The Ted Rogers Centre for Heart Research is proud to celebrate an extraordinary milestone in the career of Dr. Paul Santerre, who has been elected as a Fellow of the National Academy of Inventors (NAI), the highest honour bestowed upon academic inventors. This distinction recognizes trailblazers whose innovations have meaningfully advanced quality of life, economic growth, and societal well-being. For the Centre, the announcement is also an opportunity to reflect on Dr. Santerre’s exceptional decade of leadership, collaboration, and scientific discovery as he prepares for retirement in 2026.

As professor at the University of Toronto’s Institute of Biomedical Engineering and an internationally renowned expert in polymeric biomaterials, Dr. Santerre has long been at the forefront of medical-device innovation and bioengineering. His pioneering work, which is supported by more than 70 patents and multiple successful start-up ventures, has shaped new generations of implantable materials, drug-device combinations, and tissue-engineering strategies used across cardiac care today. His recognition by the NAI joins a long list of accolades, including the Governor General’s Innovation Award, the Professional Engineers of Ontario Entrepreneurship Award, and the coveted Clemson Award from the U.S. Society for Biomaterials.

A Founding Vision for Collaboration

As a member of the original task force that advocated for a partnership between U of T, SickKids, and University Health Network, Dr. Santerre helped shape the vision that ultimately created the Centre in 2014. His belief that meaningful progress in heart failure research requires deep collaboration between clinicians, engineers, and scientists became a defining philosophy for the TRCHR.

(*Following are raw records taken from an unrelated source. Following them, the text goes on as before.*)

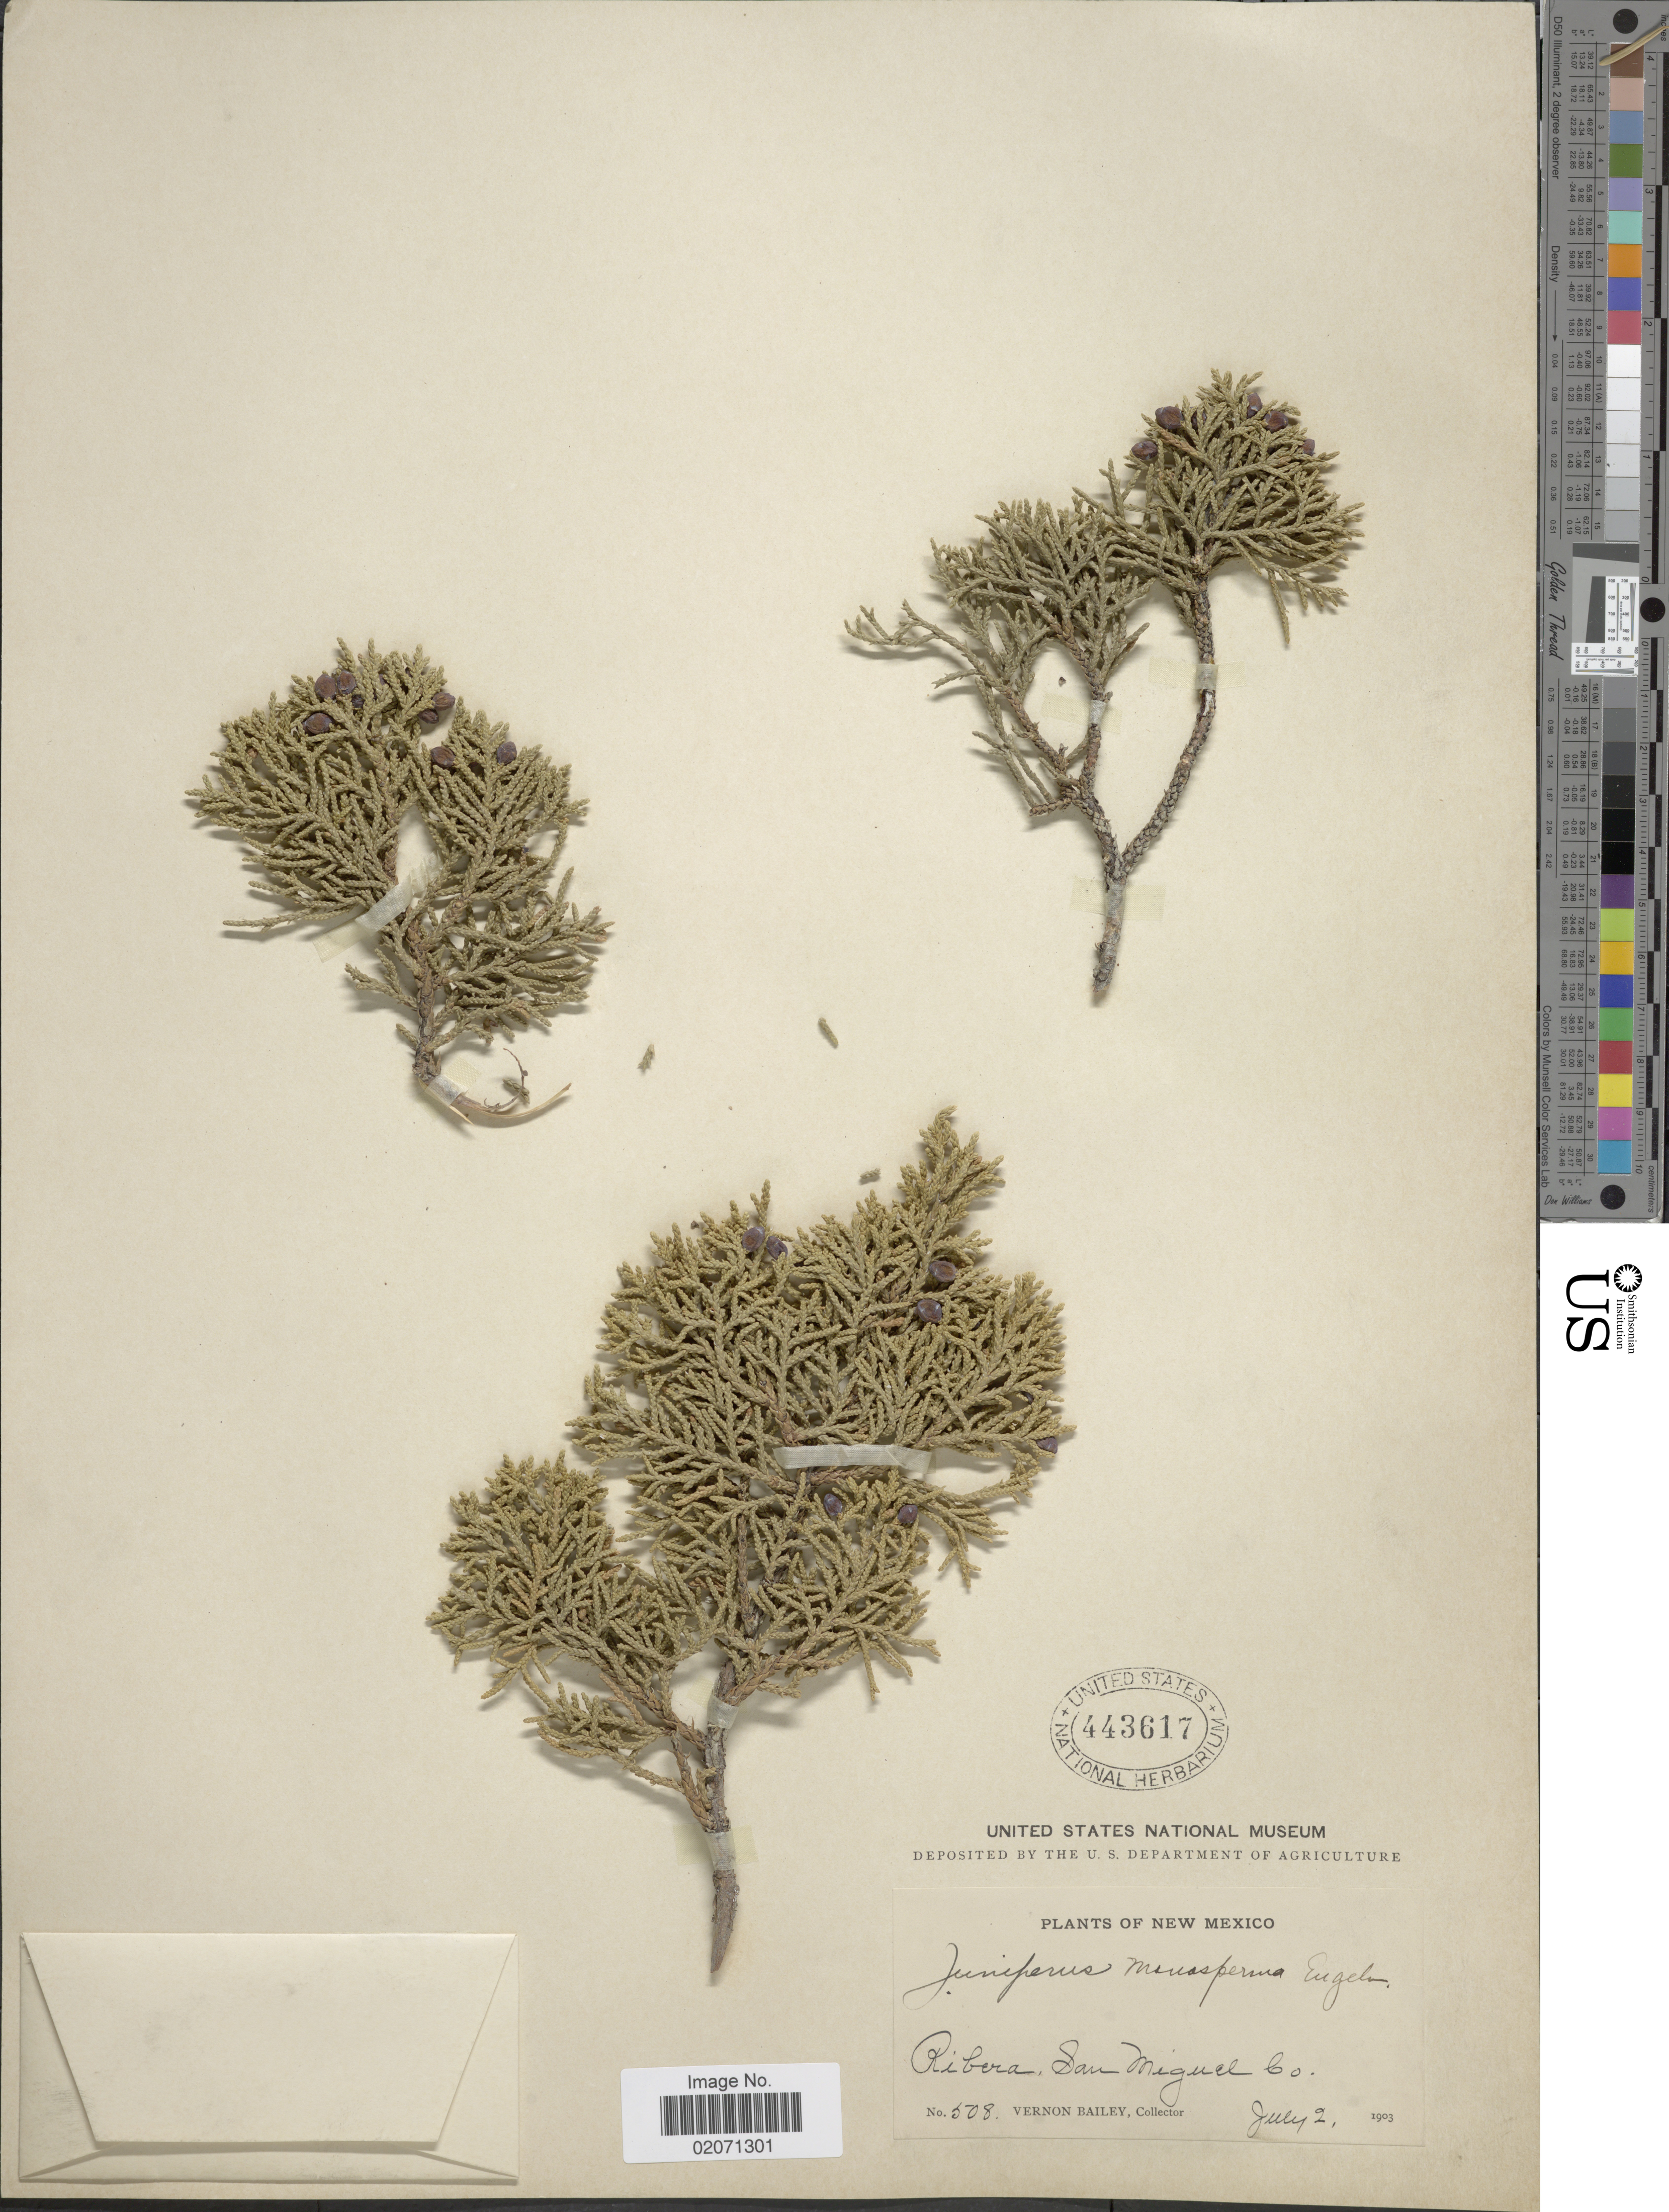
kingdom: Plantae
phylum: Tracheophyta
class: Pinopsida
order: Pinales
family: Cupressaceae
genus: Juniperus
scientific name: Juniperus monosperma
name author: (Engelm.) Sarg.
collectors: V. O. Bailey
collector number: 508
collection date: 1903-01-02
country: United States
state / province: New Mexico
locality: Ribera, San Miguel Co.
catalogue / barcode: US 443617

That collaborative spirit took tangible form through the creation of the Translational Biology and Engineering Program (TBEP), launched under the leadership of Dr. Craig Simmons. TBEP brought together researchers and trainees from Engineering, Dentistry, and Medicine into a shared open-lab environment, catalyzing breakthroughs in regenerative medicine, tissue engineering, and cardiac biology. Within this ecosystem, Dr. Santerre’s productivity and grant funding tripled, fueling the creation of new intellectual property in cardiac nanomedicine and enabling major Heart and Stroke Foundation and CIHR-funded initiatives across all three partner institutions.

Throughout his tenure at the Centre, Dr. Santerre has driven innovation in cardiac biomaterials, advancing foundational research that has influenced multiple modern interventional cardiology tools. Building on this, his TRCHR collaborations with pediatric surgeons, cardiologists, and basic scientists accelerated the development of biodegradable scaffolds, engineered blood vessels, and advanced tissue-regeneration strategies currently being tested in preclinical models.

Inspiring A New Generation of Innovation

Beyond his scientific achievements, Dr. Santerre co-founded the Health Innovation Hub (H2i) at U of T, a resource that has since supported more than 850 entrepreneurs, generating over $660 million in venture revenue. H2i’s model of mentorship, prototyping, and hands-on commercialization training has become an anchor for the Centre’s own entrepreneurship agenda, complementing TRCHR’s signature ECHO and ECHO Discovery programs and empowering start-ups working on fibrosis-reducing hydrogels, remote-monitoring patches, and other transformative technologies via TRCHR’s Translation and Commercialization Committee which he chairs.

The official induction of the 2025 NAI Fellows will take place during the 15th Annual NAI Conference, June 1–4, 2026, in Los Angeles, California. As we celebrate Dr. Paul Santerre’s induction as a Fellow of the National Academy of Inventors and reflect on his decade of leadership, we honour not only an exceptional innovator but a creator of systems, communities, and ideas that will continue shaping the future of heart research for years to come.